Known at the turn of the century as the Richmond of the Mersey for its attractive waterside landscape, Eastham has become the Lib Dems' sole strong- hold in Wirral South, and was largely responsible for the 6,581 votes the party managed at the last general election. But this support could collapse come polling day because the Lib-Dems are seen as running a lacklustre campaign with a third-choice candidate from Liverpool.

Eastham's electorate is now being eyed greedily by Labour, acutely aware that to overturn an 8,000-plus Conservative majority they need all the anti-Tory support they can muster.

Ironically for a party which fears the Ashdown threat in a number of key seats, the Tories, too, are worried - by what they see as a sluggish start to the Lib-Dem campaign. "They seem to have put up the white flag.

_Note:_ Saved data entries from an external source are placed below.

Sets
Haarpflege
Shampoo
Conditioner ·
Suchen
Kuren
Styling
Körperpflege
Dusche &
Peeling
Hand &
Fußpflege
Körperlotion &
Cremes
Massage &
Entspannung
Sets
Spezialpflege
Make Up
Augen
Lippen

We have seen very little of them," says Tory candidate, Les Byrom. The real Tory fear is that if the Lib-Dems voters desert the party it will be to Labour's likeable candidate, Ben Chapman.

The Lib-Dems have not started well. When their preferred candidate, Phil Gilchrist, declined to enter the race, they chose Neil Thomas, chief executive of a training organisation. But he withdrew after a legal row with his employers.

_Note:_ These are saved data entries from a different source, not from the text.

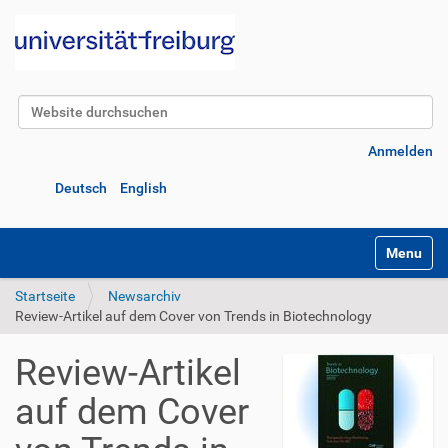
Website durchsuchen
Erweiterte Suche…
Anmelden
Deutsch
English
Navigatio
Startseite
Newsarchiv
Review-Artikel auf dem Cover von Trends in Biotechnology
Review-Artikel
auf dem Cover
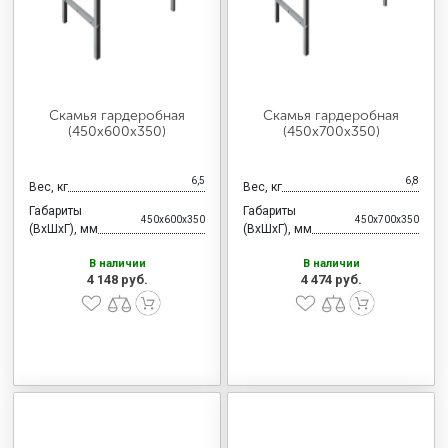
Скамья гардеробная
Скамья гардеробная
(450x600x350)
(450x700x350)
6,5
6,8
Вес, кг
Вес, кг
Габариты
Габариты
450x600x350
450x700x350
(ВхШхГ), мм
(ВхШхГ), мм
В наличии
В наличии
4 148 руб.
4 474 руб.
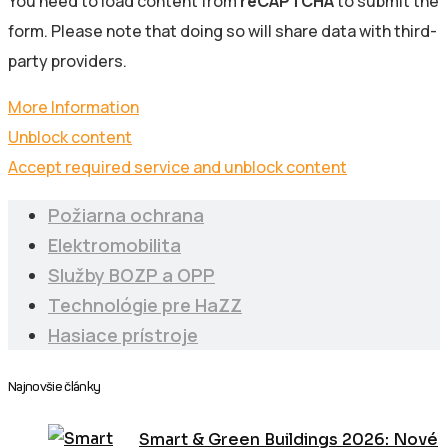
You need to load content from
reCAPTCHA
to submit the
form. Please note that doing so will share data with third-
party providers.
More Information
Unblock content
Accept required service and unblock content
Požiarna ochrana
Elektromobilita
Služby BOZP a OPP
Technológie pre HaZZ
Hasiace prístroje
Najnovšie články
Smart & Green Buildings 2026: Nové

Finally, Flo Clucas, a prominent councillor across the Mersey, stepped in. She is indignant at the "white flag" jibe, and at a Tory suggestion that she is fighting a single-issue campaign on war pensions. "If anything, it's the Conservatives who have only one issue - with grammar schools," she says, referring to endless attempts to put Labour on the spot over the future of two local selective schools. "Health, the police and standards in education are the issues that people care about."

Mrs Clucas is quick to reject the old claim that in a by-election so close to a national poll, a Lib-Dem vote is a wasted one. "If you want to change the Government and compel the Labour Party to spend more money on education, then the way to vote is for the Liberal Democrats."

So far she says she is encouraged by the doorstep response. But Labourites and Tories feel she could suffer from the "Liverpool factor" and lose supporters through her association with this city; a link underlined on Friday when Liverpool MP David Alton turned up to back her campaign. Certainly Mrs Clucas, an education tutor at Liverpool Hope University, is far better known there, where she is deputy leader of the party's council group.

Labour activists have moved in fast, setting up a campaign outpost in the heart of Liberal Democrat territory. They know that despite media expectations of a spectacular win, Wirral South has a solid Tory vote of almost 25,000 at each election, more than half the overall vote. Mr Chapman believes the message is getting across. On the Mill Park estate - full of "aspirant classes" - it seems the Lib-Dems may be losing to Labour. But analysis of the Eastham ward, which has at least three distinct areas, is difficult.